Всё же в декабре 1976 ему приходится выслушать блудливый вопрос западного корреспондента: такое впечатление, что общественная деятельность Сахарова была более заметной до присуждения Нобелевской премии, чем после?
И это спрошено о том годе, когда Сахаров у суда Джемилёва в Омске бил по лицу гебистов и милиционера, и — на другой день после того, как он, демонстрируя на площади Пушкина уважение к мифической советской конституции, обнажил на морозе свою редкую серебристую седину, а гебисты со смехом высыпбали на неё из кульков грязь и снег!
И разве понять американскому корреспонденту эту русскую нашу темь, как из дремучей глуши, прослышав, что в Москве появился академик — защитник справедливости, шлют и шлют ему корявые челобитные без адреса: батюшка! заступись, обижают! И между решеньем мировых проблем нужно Сахарову едва не каждое письмо прочесть и голову ломать, как, при всеобщем беззаконии, продвинуть законную просьбу. А с сердцем, открытым каждому страданию, не мог он зажмуриваться и отклонять.
Но тот корреспондент своим вопросом будто наклбикал: в самом начале 1977 Сахарову пришлось стать в ещё небывало резкое противостояние с Госбезопасностью — и эти месяцы я считаю вершинными в его борьбе, вершиной его мужества. Это случилось — от взрыва 8 января в московском метро и подлой заметочки Виктора Луи на Запад, что взрыв произведен диссидентами. Сахаров почувствовал на себе ответственность за всё диссидентское движение, намеченное к разгрому, — и 12 января издал обращение к мировой общественности: что репрессивные органы власти (читай — ГБ) всё чаще применяют уголовные методы (а уже было несколько известных избиений, и академика Лихачёва тоже), убивают беззвестно, а теперь «я не могу избавиться от ощущения, что взрыв в метро — это провокация репрессивных органов или определённых в них кругов».
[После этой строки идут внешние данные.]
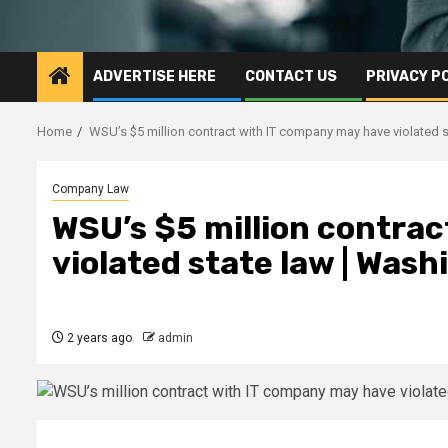
ADVERTISE HERE
CONTACT US
PRIVACY P
Home
WSU’s $5 million contract with IT company may have violated 
Company Law
WSU’s $5 million contra
violated state law | Was
2 years ago
admin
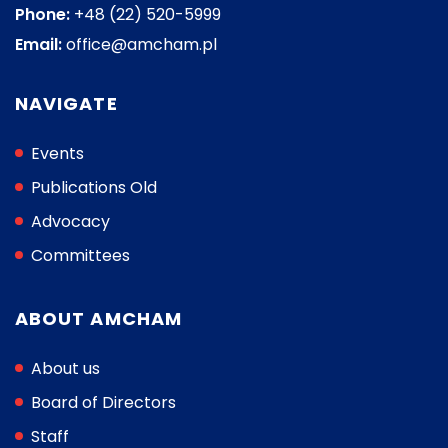
Phone:
+48 (22) 520-5999
Email:
office@amcham.pl
NAVIGATE
Events
Publications Old
Advocacy
Committees
ABOUT AMCHAM
About us
Board of Directors
Staff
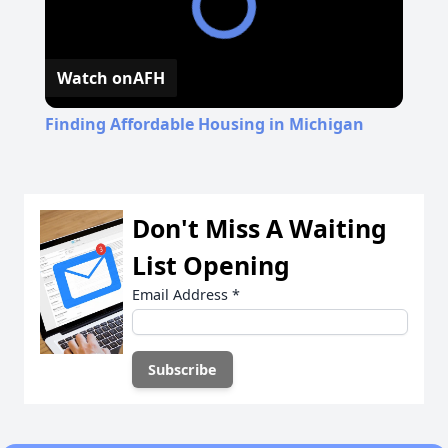
Watch on
AFH
Finding Affordable Housing in Michigan
Don't Miss A Waiting
List Opening
Email Address
*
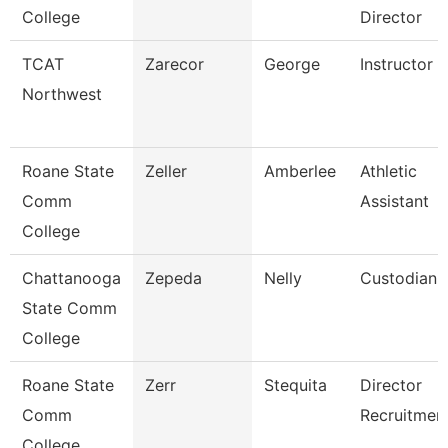
College
Director
TCAT
Zarecor
George
Instructor
Northwest
Roane State
Zeller
Amberlee
Athletic
Comm
Assistant
College
Chattanooga
Zepeda
Nelly
Custodian
State Comm
College
Roane State
Zerr
Stequita
Director
Comm
Recruitmen
College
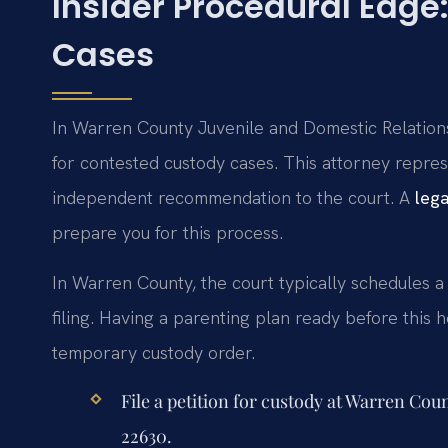
Insider Procedural Edg
Cases
In Warren County Juvenile and Domestic Relations
for contested custody cases. This attorney repres
independent recommendation to the court. A
leg
prepare you for this process.
In Warren County, the court typically schedules a
filing. Having a parenting plan ready before this he
temporary custody order.
File a petition for custody at Warren Cou
22630.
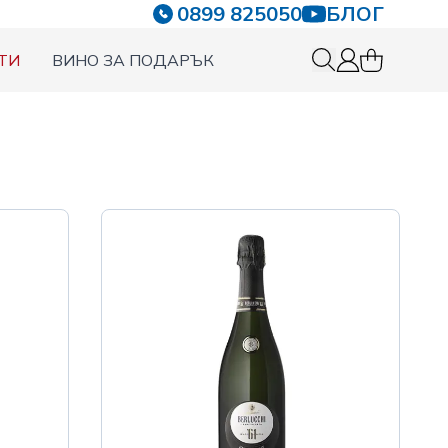
0899 825050
БЛОГ
ТИ
ВИНО ЗА ПОДАРЪК
0 items in c
Вход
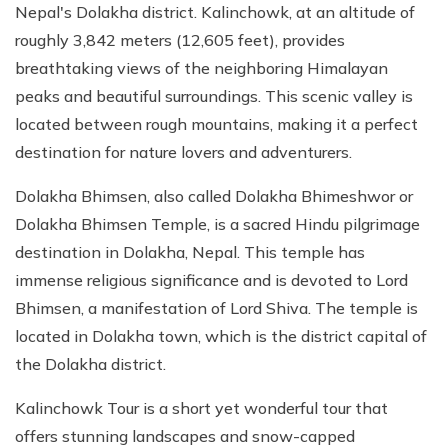
Nepal's Dolakha district. Kalinchowk, at an altitude of
roughly 3,842 meters (12,605 feet), provides
breathtaking views of the neighboring Himalayan
peaks and beautiful surroundings. This scenic valley is
located between rough mountains, making it a perfect
destination for nature lovers and adventurers.
Dolakha Bhimsen, also called Dolakha Bhimeshwor or
Dolakha Bhimsen Temple, is a sacred Hindu pilgrimage
destination in Dolakha, Nepal. This temple has
immense religious significance and is devoted to Lord
Bhimsen, a manifestation of Lord Shiva. The temple is
located in Dolakha town, which is the district capital of
the Dolakha district.
Kalinchowk Tour is a short yet wonderful tour that
offers stunning landscapes and snow-capped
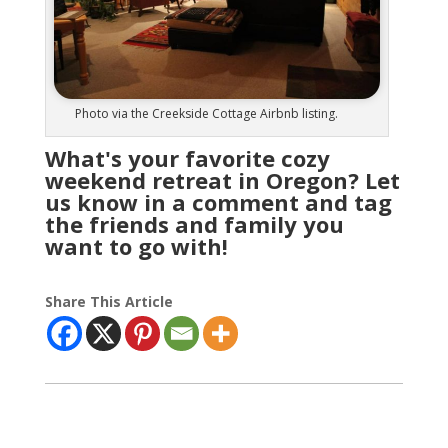
Photo via the Creekside Cottage Airbnb listing.
What's your favorite cozy
weekend retreat in Oregon? Let
us know in a comment and tag
the friends and family you
want to go with!
Share This Article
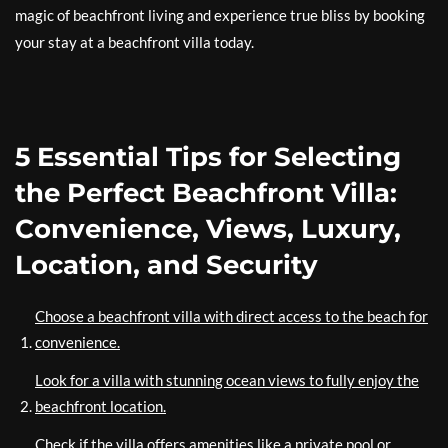
magic of beachfront living and experience true bliss by booking
your stay at a beachfront villa today.
5 Essential Tips for Selecting
the Perfect Beachfront Villa:
Convenience, Views, Luxury,
Location, and Security
Choose a beachfront villa with direct access to the beach for
convenience.
Look for a villa with stunning ocean views to fully enjoy the
beachfront location.
Check if the villa offers amenities like a private pool or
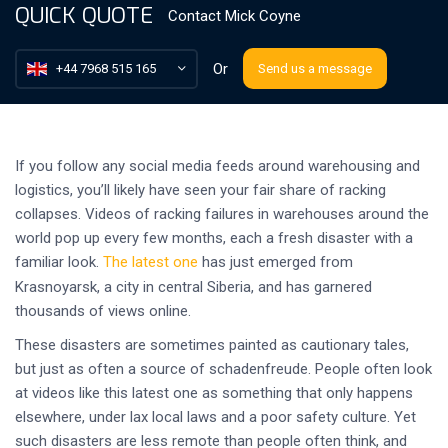
QUICK QUOTE
Contact
Mick Coyne
Or
+44 7968 515 165
Send us a message
If you follow any social media feeds around warehousing and
logistics, you’ll likely have seen your fair share of racking
collapses. Videos of racking failures in warehouses around the
world pop up every few months, each a fresh disaster with a
familiar look.
The latest one
has just emerged from
Krasnoyarsk, a city in central Siberia, and has garnered
thousands of views online.
These disasters are sometimes painted as cautionary tales,
but just as often a source of schadenfreude. People often look
at videos like this latest one as something that only happens
elsewhere, under lax local laws and a poor safety culture. Yet
such disasters are less remote than people often think, and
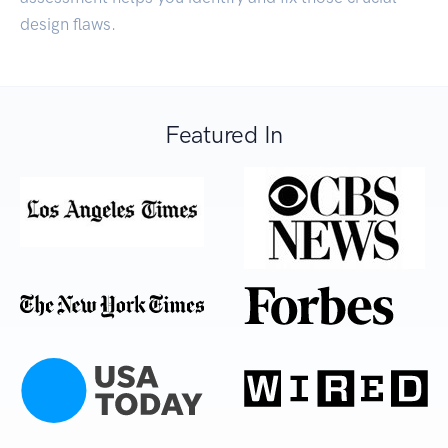
design flaws.
Featured In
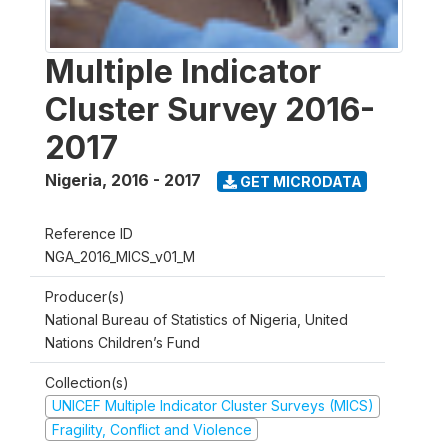
Multiple Indicator
Cluster Survey 2016-
2017
Nigeria
,
2016 - 2017
GET MICRODATA
Reference ID
NGA_2016_MICS_v01_M
Producer(s)
National Bureau of Statistics of Nigeria, United
Nations Children’s Fund
Collection(s)
UNICEF Multiple Indicator Cluster Surveys (MICS)
Fragility, Conflict and Violence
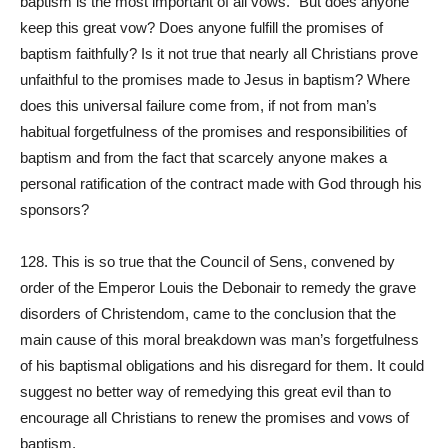
baptism is the most important of all vows.” But does anyone
keep this great vow? Does anyone fulfill the promises of
baptism faithfully? Is it not true that nearly all Christians prove
unfaithful to the promises made to Jesus in baptism? Where
does this universal failure come from, if not from man’s
habitual forgetfulness of the promises and responsibilities of
baptism and from the fact that scarcely anyone makes a
personal ratification of the contract made with God through his
sponsors?
128. This is so true that the Council of Sens, convened by
order of the Emperor Louis the Debonair to remedy the grave
disorders of Christendom, came to the conclusion that the
main cause of this moral breakdown was man’s forgetfulness
of his baptismal obligations and his disregard for them. It could
suggest no better way of remedying this great evil than to
encourage all Christians to renew the promises and vows of
baptism.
И только западные люди могут не оценить, что значит бросить вот такое в лицо ГБ и на весь мир, — голова под топор!
Но и ГБ — струсило и отступило, как всегда перед мужественным поступком, если он на свету.
В ближайшие за тем недели поединок пошатал Сахарова крепко. Сюда пришёлся и грозный вызов в прокуратуру, откуда он мог бы и не выйти, — и он с достоинством держался там и не сломился дать требуемое опровержение. И на другой день — ещё снова, в интервью, поддержал своё обвинение. И в эти же роковые недели был подкреплён заявлением Госдепартамента, затем личным письмом от нововступившего президента Картера. Перепуганное ГБ погнало прокурора оправдываться в «Нью-Йорк таймс» — какое падение для Дракона! — Сахаров достойно ответил и в «Нью-Йорк таймс». (А президент Картер тут же отступил и заявил, что ему «не следовало публично» поддерживать Сахарова. Но он… примет его неофициально, если тот приедет в Соединённые Штаты… Смех и слёзы.)
Устоял Сахаров. И продолжал отзываться по многим поводам частных преследований. И тщетность десятков его обращений не приводила его в отчаяние. Однако и тогда, и раньше, и позже не скрыл: опасаюсь не столько ареста, сколько мафии, «подпольной уголовно-мафиозной деятельности» (и опять же верно — тут возможности ГБ вовсе безграничны), — особенно в отношении жены и её детей, «преследование их для меня несравненно трагичнее, чем что-либо другое».
И ГБ хорошо это знало. И использовало. Вся жизнь Сахарова и Е. Г. Боннэр была наполнена угрожающими и издевательскими письмами; вскрывая любой конверт, они не знали, какую подменённую гадость или насмешку там найдут (конверт от АФТ — КПП, а внутри — рисунок бронтозавра). А угрозы были весьма действительны, ибо вот одного за другим диссидента то избивали, то убивали таинственные непоимные молодцы. И угрозы (его собственную непреклонность ГБ уже оценило) так и шли в уязвимое сахаровское место — детям Боннэр. Это сопрягалось и с трёхлетним квартирным мучением, чисто советским изобретением: то непропиской Сахарова в квартире жены, то вообще лишением московской прописки, то помехами в квартирном обмене; то служебными неприятностями детям Боннэр.
И тут нервы Сахарова не выдержали. Столько сделав для эмиграции других, для вознесения эмиграции в высшее право человека, — как было ему удержаться, не требовать такого права и для своих близких? Теперь делал он особые заявления о судьбе детей жены, называя их заложниками. И, довольно неожиданно, эти настояния имели успех: за год после взрыва в метро и такого резкого конфликта — отпущены были в Америку и падчерица с мужем, и пасынок, выехавший, как потом обнаружилось, даже слишком поспешно; вслед за ними уехала и тёща.